Ganz ähnlich verläuft das Spiel „Rentner“:

Man dringt dank des Deutschlandtickets und der S-Bahn an den Starnberger See vor, trinkt dort ein zeitiges Weißbier, wärmt sich am abschätzenden Blick der sexuell Untoten, kauft sich ein Ticket für den Katamaran, der früher mal ein Dampfer war, kommt erst mit einem Königspudel ins Gespräch, dann mit der zugehörigen Greisenreisegruppe, beeindruckt mit der eigenen Katarakt-OP, die jene noch vor sich haben, und fährt schließlich wieder nach München zurück, entschlossen, den Mai-Feiertag im Biergarten ausklingen zu lassen. Dann aber ermüdet die Rolltreppenfahrt vom Bahnsteig an die Oberfläche stärker als erwartet und man beschließt, lieber ein Gläschen Wein auf dem eignen Balkon einzunehmen, den dummen Telefonaten debiler Nachbarn lauschend.

Gibt keine Punkte, aber man rückt deutlich tiefer Richtung Hölle vor.

Eigentlich kann es nicht mehr lange dauern, bis KI unwiderlegbar beweist, dass es keinen Gott gibt.

Herr, lass mich den Tag erleben, an dem Millionen schwarzbärtiger Hohlköpfe ihre Smartphones verbrennen!

Als erfolgreicher Selfmade-Bankrotteur kann man nicht einfach weitermachen wie bisher; man muss sich schon den Gepflogenheiten des Dauerprekariates anpassen. Also habe ich gleich mal bis halb 4 Uhr morgens die Oscarverleihung auf Pro7 angeguckt. Bier, Schnaps und Chips dazu – fertig ist der kalorienunbewusste Absturz mit Teufelskreispotential und Selbstmitleidserwachen gegen Mittag.

Ganz rund läuft es freilich noch nicht. Vor dem stundenlangen, ziellosen Durchstreifen der Stadt habe ich aus alter Gewohnheit geduscht und saubere Klamotten angezogen. Jogginghose und Plastiklatschen traue ich mich noch nicht, aber das kommt bestimmt mit der Zeit.

Jede noch so banale Erinnerung an längst Gestorbene hilft beim Einordnen des eigenen Alterns.

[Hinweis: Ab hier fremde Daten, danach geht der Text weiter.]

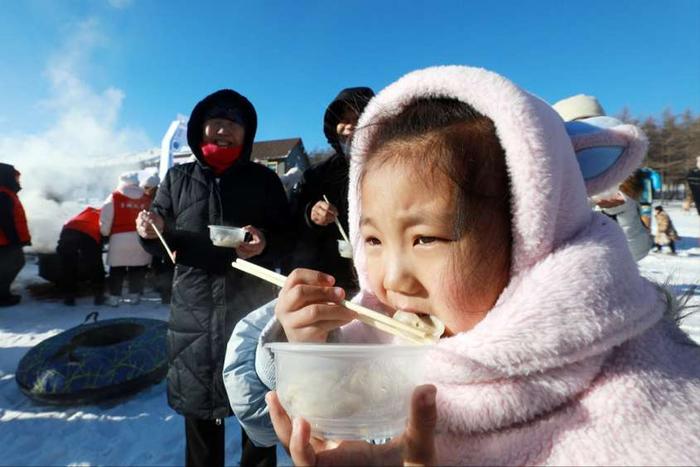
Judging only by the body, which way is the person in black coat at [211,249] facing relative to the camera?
toward the camera

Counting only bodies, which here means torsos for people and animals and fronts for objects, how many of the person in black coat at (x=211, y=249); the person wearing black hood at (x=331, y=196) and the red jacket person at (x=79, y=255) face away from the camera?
1

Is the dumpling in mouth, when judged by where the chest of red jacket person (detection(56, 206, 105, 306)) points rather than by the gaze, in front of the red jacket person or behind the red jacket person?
behind

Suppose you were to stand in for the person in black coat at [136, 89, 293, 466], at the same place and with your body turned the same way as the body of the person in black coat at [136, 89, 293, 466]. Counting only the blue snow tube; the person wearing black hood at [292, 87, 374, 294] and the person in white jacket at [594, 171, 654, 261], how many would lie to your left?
2

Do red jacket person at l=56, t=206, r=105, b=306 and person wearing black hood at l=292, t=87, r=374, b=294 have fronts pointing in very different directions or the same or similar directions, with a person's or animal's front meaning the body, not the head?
very different directions

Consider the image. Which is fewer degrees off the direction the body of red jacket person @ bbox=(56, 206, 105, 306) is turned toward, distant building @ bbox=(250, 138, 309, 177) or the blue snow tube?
the distant building

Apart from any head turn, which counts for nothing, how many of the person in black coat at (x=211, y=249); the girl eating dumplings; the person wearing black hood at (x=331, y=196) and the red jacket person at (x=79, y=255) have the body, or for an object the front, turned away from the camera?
1

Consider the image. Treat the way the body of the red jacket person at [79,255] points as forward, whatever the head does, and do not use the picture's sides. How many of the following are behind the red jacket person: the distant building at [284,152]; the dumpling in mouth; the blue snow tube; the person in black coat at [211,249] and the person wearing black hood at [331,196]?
4

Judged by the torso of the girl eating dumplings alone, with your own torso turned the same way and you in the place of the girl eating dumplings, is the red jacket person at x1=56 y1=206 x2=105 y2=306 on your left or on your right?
on your right

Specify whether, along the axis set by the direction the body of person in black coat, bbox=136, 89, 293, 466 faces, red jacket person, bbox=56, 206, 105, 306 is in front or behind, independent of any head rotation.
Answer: behind

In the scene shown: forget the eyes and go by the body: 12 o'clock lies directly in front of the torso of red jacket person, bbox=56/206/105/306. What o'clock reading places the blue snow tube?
The blue snow tube is roughly at 6 o'clock from the red jacket person.

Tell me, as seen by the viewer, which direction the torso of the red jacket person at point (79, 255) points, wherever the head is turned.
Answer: away from the camera

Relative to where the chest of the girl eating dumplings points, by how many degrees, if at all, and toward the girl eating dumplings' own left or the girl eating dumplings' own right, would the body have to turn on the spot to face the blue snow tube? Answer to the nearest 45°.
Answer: approximately 90° to the girl eating dumplings' own right

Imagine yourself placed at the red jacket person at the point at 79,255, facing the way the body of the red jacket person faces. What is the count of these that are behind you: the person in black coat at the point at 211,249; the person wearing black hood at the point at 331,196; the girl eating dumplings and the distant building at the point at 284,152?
3

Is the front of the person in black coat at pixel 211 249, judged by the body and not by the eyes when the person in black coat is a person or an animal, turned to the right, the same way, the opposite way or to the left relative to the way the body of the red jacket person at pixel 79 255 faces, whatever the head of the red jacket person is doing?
the opposite way
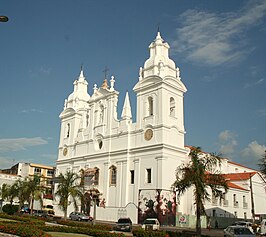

Die sechs Stufen im Umgang mit Pennern

 

10 Jahre: Mama, warum stinkt der Mann so?

20 Jahre: So abgestürzt bin ich noch nie. Wie macht man das?

30 Jahre: Ich glaube, man kann viel mehr trinken, als die Schulmedizin uns weismachen will! Und jederzeit damit aufhören!

40 Jahre: Gut, dass ich nicht so aussehe! Wie lange kann man eigentlich ungeduscht überleben?

50 Jahre: Du armes Schwein hast wahrscheinlich mal ein ganz normales Leben gehabt, bevor etwas furchtbar schief ging…

60 Jahre: Das probier‘ ich jetzt auch mal aus! (Job weg, Frau weg, Gesundheit weg, Perspektive weg)

Der Wunsch, selbst Gedachtem Bedeutung zu verleihen, verunglückt oft in einem Aphorismus.

In Zeiten von Smartphones alt zu werden, hat den Vorteil, dass man auf offener Straße laute Selbstgespräche führen kann, ohne für verrückt gehalten zu werden.